WHAT TO WORK ON -> Please transcribe the records below from the line with "pose: elev=104.6 azim=171.2" to the line with "Dot at: (280, 373)", both included, and leave out the pictures.

DATA PROVIDED ->
####################

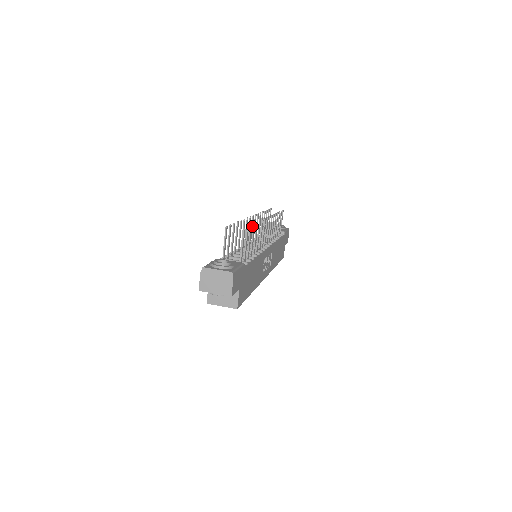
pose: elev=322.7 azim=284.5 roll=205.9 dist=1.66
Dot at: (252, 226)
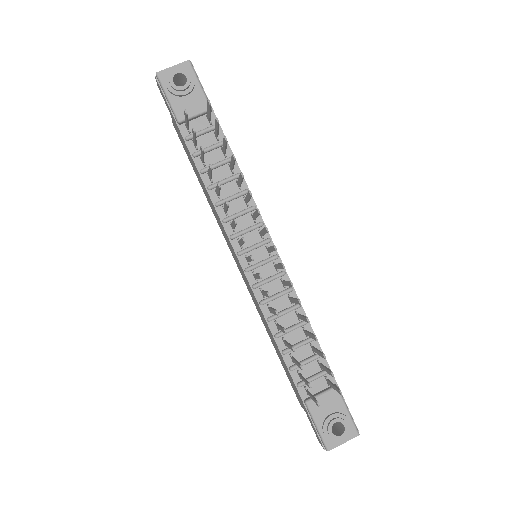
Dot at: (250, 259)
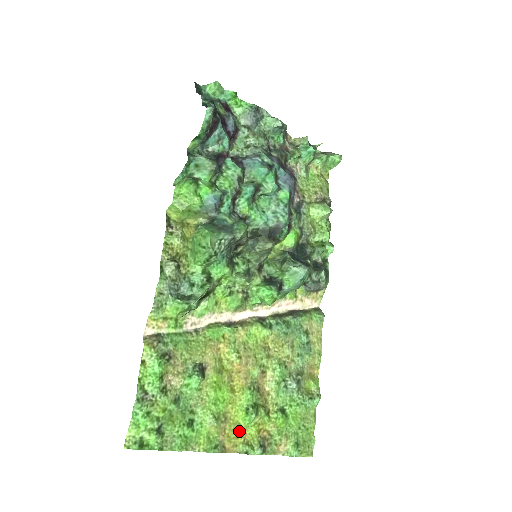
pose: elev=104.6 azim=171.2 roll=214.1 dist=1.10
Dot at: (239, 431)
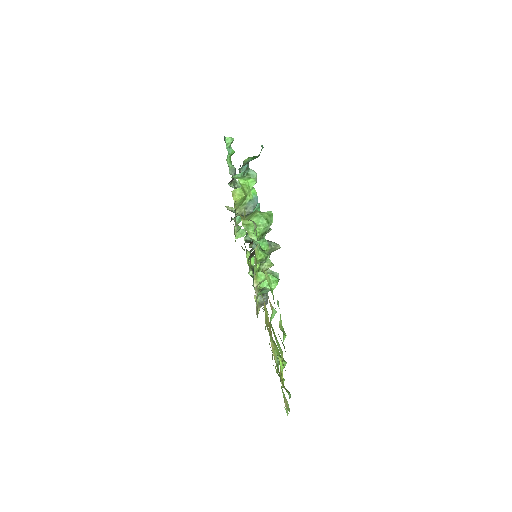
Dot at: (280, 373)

####################

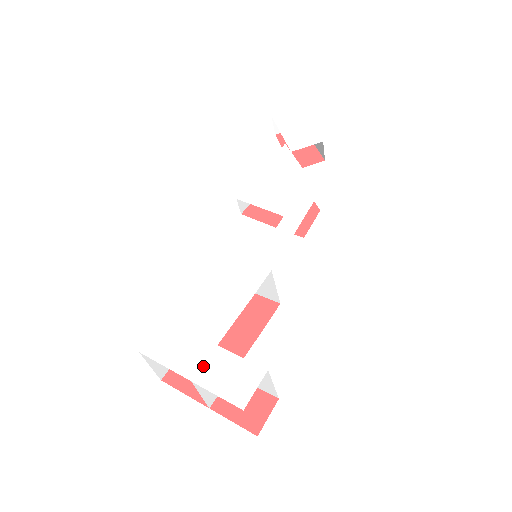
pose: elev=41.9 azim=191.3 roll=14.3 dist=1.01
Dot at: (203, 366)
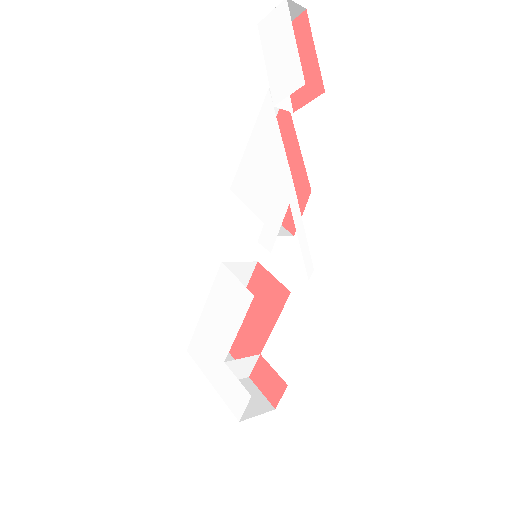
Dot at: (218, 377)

####################

RESPONSE TO THE TASK ->
pose: elev=104.6 azim=171.2 roll=214.1 dist=1.10
Dot at: (239, 431)
Dot at: (280, 373)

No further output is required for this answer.